Perhaps Nineteen Twentieths Of The Houses Are Built Of Bluish-Gray
Adobe Bricks, And Are Only One Or Two Stories High, Forming Fine
Cottage Homes Which Promise Simple Comfort Within.
They are set well
back from the street, leaving room for a flower garden, while almost
every one has a thrifty orchard at the sides and around the back.
The
gardens are laid out with great simplicity, indicating love for
flowers by people comparatively poor, rather than deliberate efforts
of the rich for showy artistic effects. They are like the pet gardens
of children, about as artless and humble, and harmonize with the low
dwellings to which they belong. In almost every one you find daisies,
and mint, and lilac bushes, and rows of plain English tulips. Lilacs
and tulips are the most characteristic flowers, and nowhere have I
seen them in greater perfection. As Oakland is pre-eminently a city
of roses, so is this Mormon Saints' Rest a city of lilacs and tulips.
The flowers, at least, are saintly, and they are surely loved. Scarce
a home, however obscure, is without them, and the simple,
unostentatious manner in which they are planted and gathered in pots
and boxes about the windows shows how truly they are prized.

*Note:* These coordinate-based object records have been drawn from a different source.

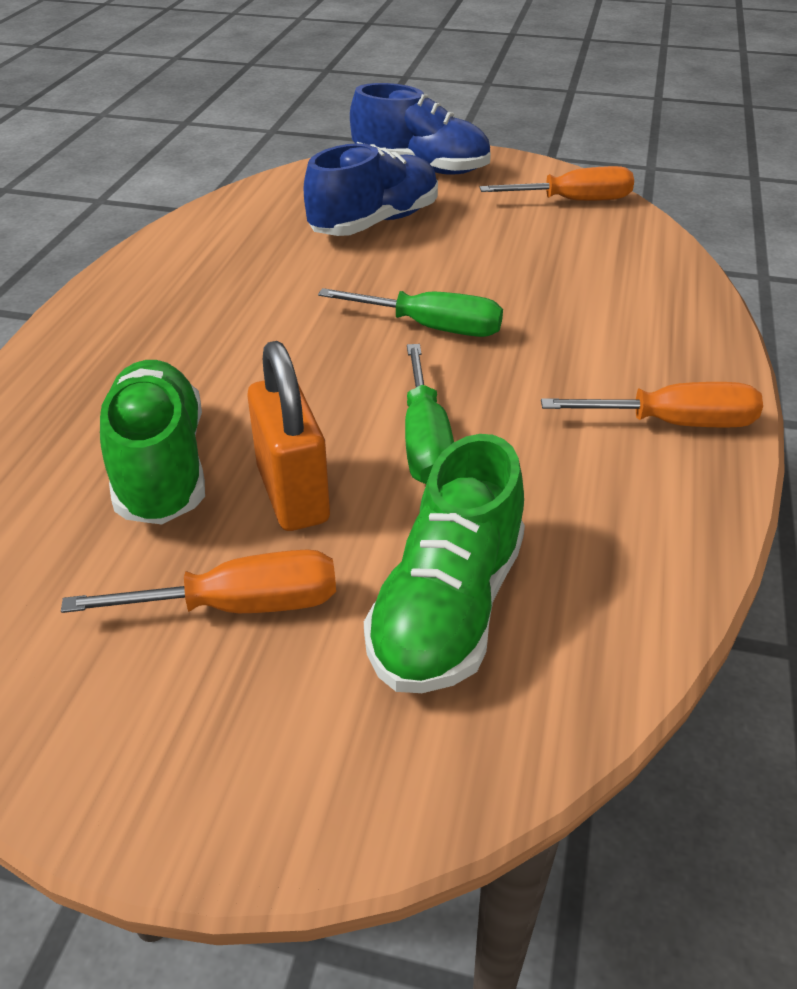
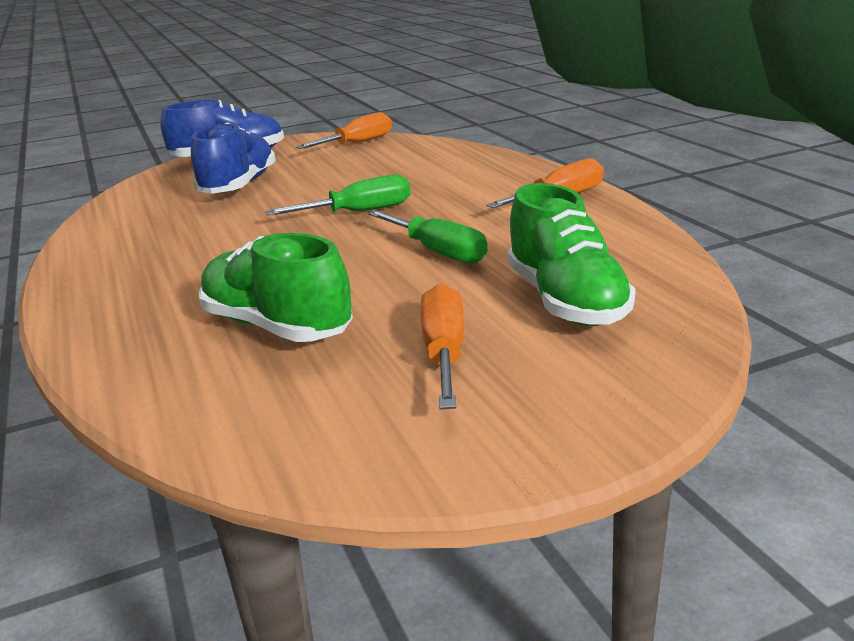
camera: 35 degrees left, 15 degrees down
orange screwdriver [61,549,336,613] -> orange screwdriver turned 45 degrees counterclockwise [421,284,464,409]
orange padlock [247,341,330,531] -> none

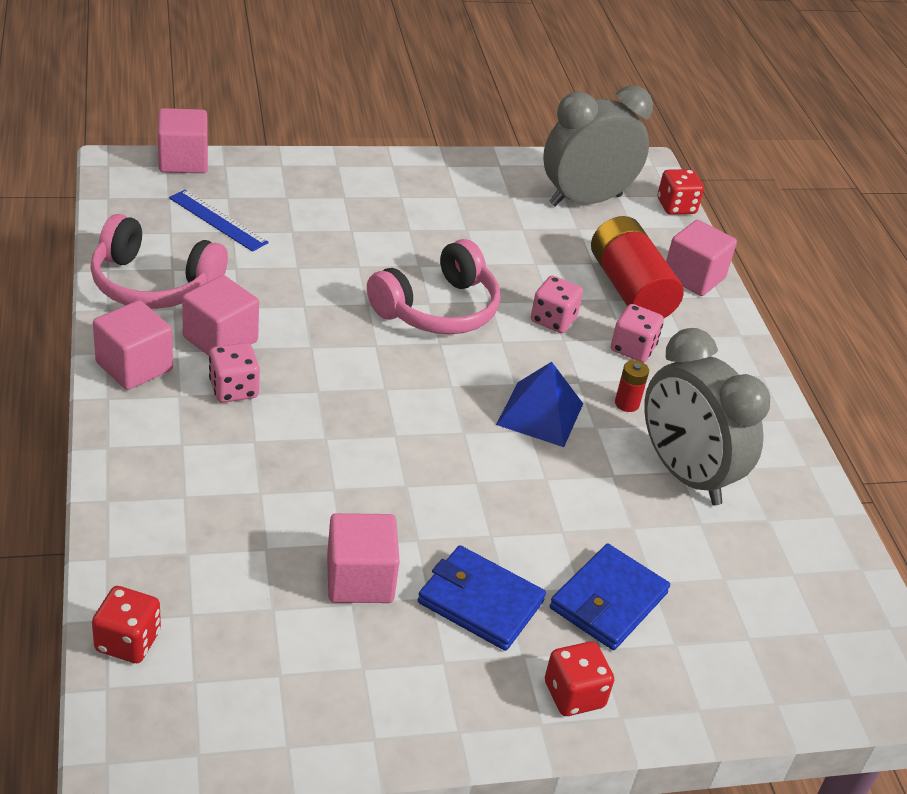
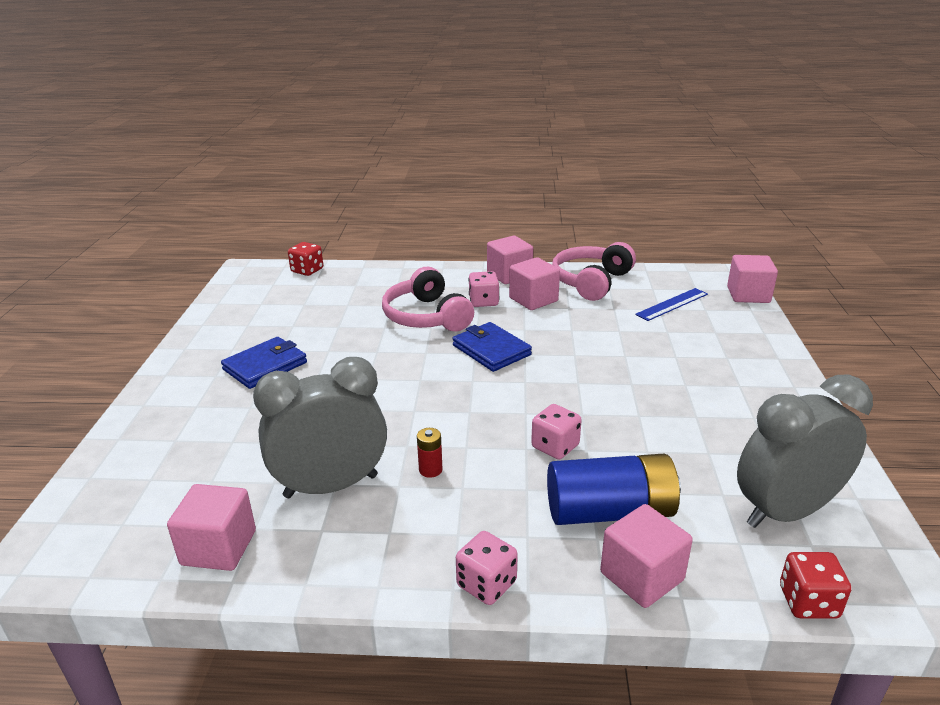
camera: 110 degrees right, 10 degrees down
pink cube [327,513,400,603] -> pink cube moved to [167,484,256,571]
pink headphones [367,239,500,334] -> pink headphones moved to [382,267,474,332]
blue pyramid [496,362,583,447] -> none
grey clock [543,85,653,207] -> grey clock turned 105 degrees counterclockwise [737,375,873,528]
red dice [545,641,614,716] -> none
blue wallet [550,544,670,650] -> blue wallet moved to [452,322,532,372]
red battery [591,216,684,318] -> blue battery [547,454,681,525]
pink dice [611,304,664,362] -> pink dice moved to [456,531,518,605]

The surrounding commons, the marshy levels of the Jordan, and dry,
gravelly lake benches on the slopes of the Wahsatch foothills are now
gay with wild flowers, chief among which are a species of phlox, with
an abundance of rich pink corollas, growing among sagebrush in showy
tufts, and a beautiful papilionaceous plant, with silky leaves and
large clusters of purple flowers, banner, wings, and keel exquisitely
shaded, a mertensia, hydrophyllum, white boragewort, orthocarpus,
several species of violets, and a tall scarlet gilia.